▶ [Задание 1]
Перепишите без изменений фрагмент из отрывка о первом бое курсантов: от «Когда стемнело, командир» до «с ними случиться.».
▶ [Задание 2]
Ответьте по отрывку о первом бое курсантов:
(а) Откуда немцы вели пулеметный огонь по курсантам?
(б) Когда командир роты отправил курсантов подобрать убитых?
(в) Где курсанты на минуты задержались с обнаженными головами?
▶ [Задание 3]
Как могли бы продолжиться события после последнего предложения отрывка о первом бое курсантов? Допишите следующую часть.

Много раз я перечитывал лирику поэта, но как-то не выделял этих строк, не относящихся к войне. Перечитывая их, я вдруг вспомнил того, брошенного в кювете. Как же я их не замечал? Они не только с удивительным проникновением отразили трагизм человеческой жизни,
но и воскресили в памяти ушедших в небытие, которых так много было на войне.
…Первый бой оказался жестоким и кровавым. Большая половина роты лежала, как и тот в кювете, на снегу, на подступах к деревне. Курсантов скосил плотный пулеметный огонь из близлежащих рубленых домов, в которых немцы оборудовали огневые точки.
Когда стемнело, командир роты отправил несколько курсантов подобрать своих убитых, снести их в одно место к воронке, углубить ее, приспособив под братскую могилу. Далеко за полночь собрали всех, уложили рядами поплотнее, один к другому, и засыпали землей, без слов, без музыки, и что самое удивительное — без слез, под методичный обстрел немцами того самого поля, в центре которого у свежей могилы на минуты задержались курсанты, впервые с обнаженными головами. Они, уцелевшие в тот день, пройдя сквозь огонь, словно заново родились. И хотя чувство страха в них не исчезло, но убитые, близкие разрывы вражеских мин, уже не так потрясали опустошенные до безразличия ко всему происходящему, души курсантов, да и страх уже стал иным. Самое страшное они пережили и теперь уже представляли, что может с ними случиться.

▶ [Собранные данные]

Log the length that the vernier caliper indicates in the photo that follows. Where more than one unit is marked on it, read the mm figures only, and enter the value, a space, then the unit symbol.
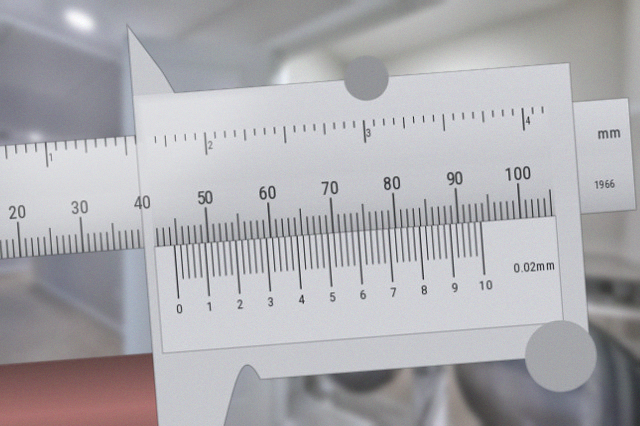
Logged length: 44.6 mm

▶ [Поле для ответа 1]
Когда стемнело, командир роты отправил несколько курсантов подобрать своих убитых, снести их в одно место к воронке, углубить ее, приспособив под братскую могилу. Далеко за полночь собрали всех, уложили рядами поплотнее, один к другому, и засыпали землей, без слов, без музыки, и что самое удивительное — без слез, под методичный обстрел немцами того самого поля, в центре которого у свежей могилы на минуты задержались курсанты, впервые с обнаженными головами. Они, уцелевшие в тот день, пройдя сквозь огонь, словно заново родились. И хотя чувство страха в них не исчезло, но убитые, близкие разрывы вражеских мин, уже не так потрясали опустошенные до безразличия ко всему происходящему, души курсантов, да и страх уже стал иным. Самое страшное они пережили и теперь уже представляли, что может с ними случиться.

▶ [Поле для ответа 2]
(а) Из близлежащих рубленых домов, в которых немцы оборудовали огневые точки.
(б) Когда стемнело.
(в) У свежей могилы в центре поля.

▶ [Поле для ответа 3]
Но тот, брошенный у дороги солдат, почему-то вдруг снова всплыл в моей памяти, когда я стоял с лопатой в руках у братской могилы. Может быть потому, что то был первый убитый, которого я увидел, оставшийся для меня неизвестным.
За четыре года войны передо мною промелькнули сотни, а может быть и тысячи убитых, но он навсегда остался для меня первым.
Потом появился второй, навсегда замерший с гранатой руке, поднявшийся в неглубоком круглом окопе и, наверное, сраженный в тот самый миг, когда намеревался бросить гранату. Туловище его лежало на бруствере окопа. Он как бы на мгновенье застыл, выбросив руку вперед. Может, даже приготовился вылезти из совего последнего укрытия и намеревался стоя, с размаху бросить гранату.
Я наткнулся на него случайно на желтеющем августовском ржаном поле, повытоптанном и изрытом черными воронками и мелкими окопчиками, уже за Орлом, когда я догонял полк, продвинувшийся далеко с того места.
…Как-то на привале мне опять вспомнился тот брошенный у дороги под Москвой солдат и я быстро набросал небольшую заметку о нем в армейскую газету, передав ее
корреспонденту, расспрашивавшему меня о судьбе курсантской роты. Потом, подбадриваемый корреспондентом, я написал еще несколько заметок, но ни разу их сам не читал.
Корреспондент говорил, что они публиковались.— В газету пишешь о своих богатырях? — как-то спросил меня комбат с блуждающей легкой усмешкой на лице.
— Писал.
— Вот и дописался. Вызывают в политотдел армии. Притянут к ответу.
— Что-нибудь не так?
— Это тебе лучше знать, товарищ спецкор, — иронически заметил комбат и нахмурился.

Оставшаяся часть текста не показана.